> Directions
In the rows below, output the lines from the line containing "訪問査定時に用意しておきたい書類" through the line containing "で、より精度の高い査定価格を提示してもらえる" as a Markdown table with the columns No and Line, numbering each line and skipping blank lines.

> Information supplied
──────────────────────────────
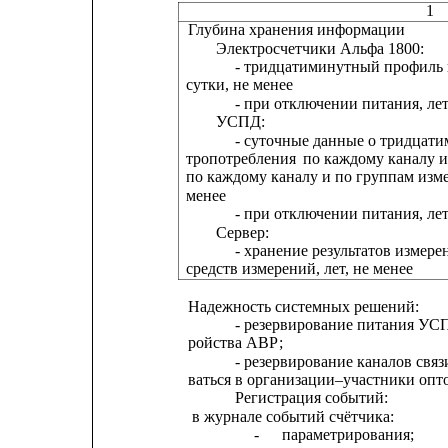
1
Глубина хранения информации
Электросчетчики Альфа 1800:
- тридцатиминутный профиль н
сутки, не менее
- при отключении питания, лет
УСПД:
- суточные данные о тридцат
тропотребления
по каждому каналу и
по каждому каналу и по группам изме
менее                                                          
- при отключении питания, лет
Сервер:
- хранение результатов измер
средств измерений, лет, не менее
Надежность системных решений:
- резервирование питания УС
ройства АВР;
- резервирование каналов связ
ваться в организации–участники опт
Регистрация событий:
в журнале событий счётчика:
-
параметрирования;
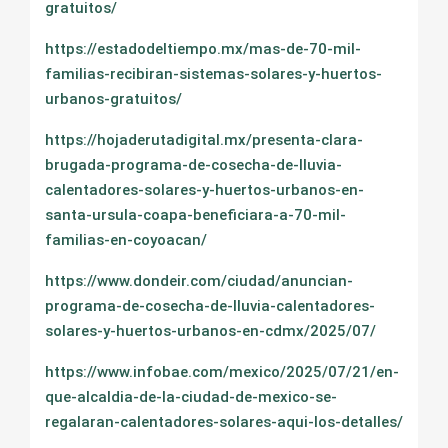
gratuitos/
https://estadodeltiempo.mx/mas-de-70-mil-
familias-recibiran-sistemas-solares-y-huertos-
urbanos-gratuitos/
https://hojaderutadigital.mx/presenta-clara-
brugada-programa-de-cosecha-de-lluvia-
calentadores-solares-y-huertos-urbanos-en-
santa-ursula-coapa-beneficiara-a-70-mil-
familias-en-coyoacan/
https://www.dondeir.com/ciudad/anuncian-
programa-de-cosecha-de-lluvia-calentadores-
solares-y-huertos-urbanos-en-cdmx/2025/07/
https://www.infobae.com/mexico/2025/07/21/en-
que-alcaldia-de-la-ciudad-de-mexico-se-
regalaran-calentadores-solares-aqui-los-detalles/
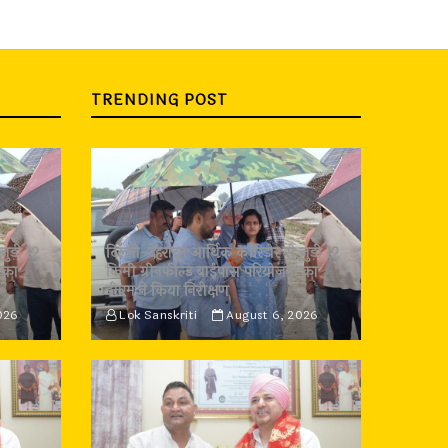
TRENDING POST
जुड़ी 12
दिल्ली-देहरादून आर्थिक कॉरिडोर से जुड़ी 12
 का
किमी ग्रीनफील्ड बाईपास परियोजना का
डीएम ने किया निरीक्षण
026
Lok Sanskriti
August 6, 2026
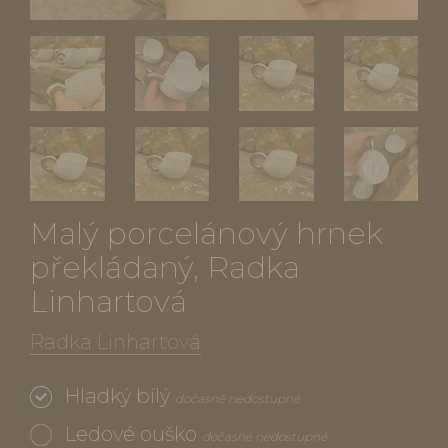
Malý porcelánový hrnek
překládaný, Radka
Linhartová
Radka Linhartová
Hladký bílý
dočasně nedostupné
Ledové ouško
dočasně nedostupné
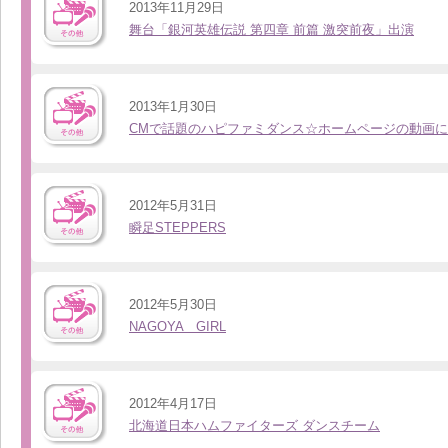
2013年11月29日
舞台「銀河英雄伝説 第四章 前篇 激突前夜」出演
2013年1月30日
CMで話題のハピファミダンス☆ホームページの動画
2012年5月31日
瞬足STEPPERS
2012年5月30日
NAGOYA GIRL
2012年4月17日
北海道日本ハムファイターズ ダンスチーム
──────────────────────────────
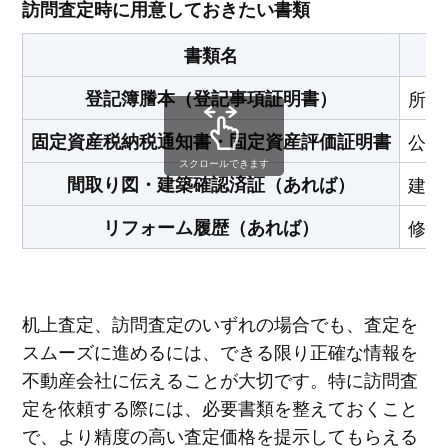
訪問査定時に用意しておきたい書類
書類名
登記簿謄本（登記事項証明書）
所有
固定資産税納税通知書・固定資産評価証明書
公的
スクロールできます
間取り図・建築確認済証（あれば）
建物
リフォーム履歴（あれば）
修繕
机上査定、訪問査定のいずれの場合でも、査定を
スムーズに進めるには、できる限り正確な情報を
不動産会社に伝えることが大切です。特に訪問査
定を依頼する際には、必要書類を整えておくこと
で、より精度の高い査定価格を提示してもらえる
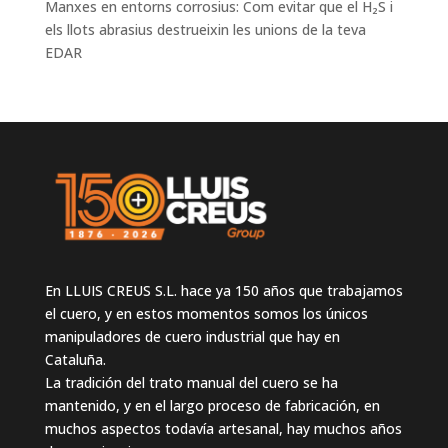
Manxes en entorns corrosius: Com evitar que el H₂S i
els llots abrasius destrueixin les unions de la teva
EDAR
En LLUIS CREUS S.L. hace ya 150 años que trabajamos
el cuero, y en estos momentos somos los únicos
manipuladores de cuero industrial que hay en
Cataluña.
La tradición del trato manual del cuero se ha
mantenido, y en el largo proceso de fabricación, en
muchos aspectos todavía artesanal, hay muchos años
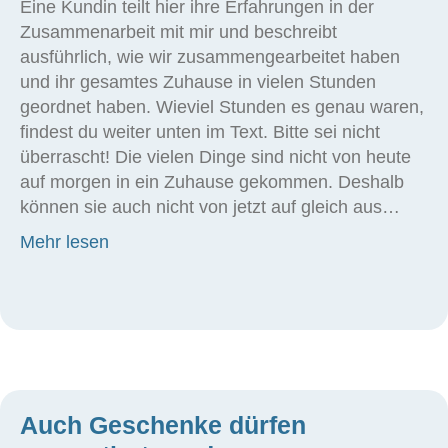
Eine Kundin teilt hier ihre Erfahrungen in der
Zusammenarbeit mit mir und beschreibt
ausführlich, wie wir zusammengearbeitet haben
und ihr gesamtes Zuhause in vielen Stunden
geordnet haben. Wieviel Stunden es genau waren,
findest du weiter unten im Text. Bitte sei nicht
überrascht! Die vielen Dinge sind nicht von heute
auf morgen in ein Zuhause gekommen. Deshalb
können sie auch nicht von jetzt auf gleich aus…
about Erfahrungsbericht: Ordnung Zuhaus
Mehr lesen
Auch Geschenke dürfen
──────────────────────────────
> Expected answer
| No | Line |
|---|---|
| 1 | 訪問査定時に用意しておきたい書類 |
| 2 | 書類名 |
| 3 | 登記簿謄本（登記事項証明書） |
| 4 | 所有 |
| 5 | 固定資産税納税通知書・固定資産評価証明書 |
| 6 | 公的 |
| 7 | スクロールできます |
| 8 | 間取り図・建築確認済証（あれば） |
| 9 | 建物 |
| 10 | リフォーム履歴（あれば） |
| 11 | 修繕 |
| 12 | 机上査定、訪問査定のいずれの場合でも、査定を |
| 13 | スムーズに進めるには、できる限り正確な情報を |
| 14 | 不動産会社に伝えることが大切です。特に訪問査 |
| 15 | 定を依頼する際には、必要書類を整えておくこと |
| 16 | で、より精度の高い査定価格を提示してもらえる |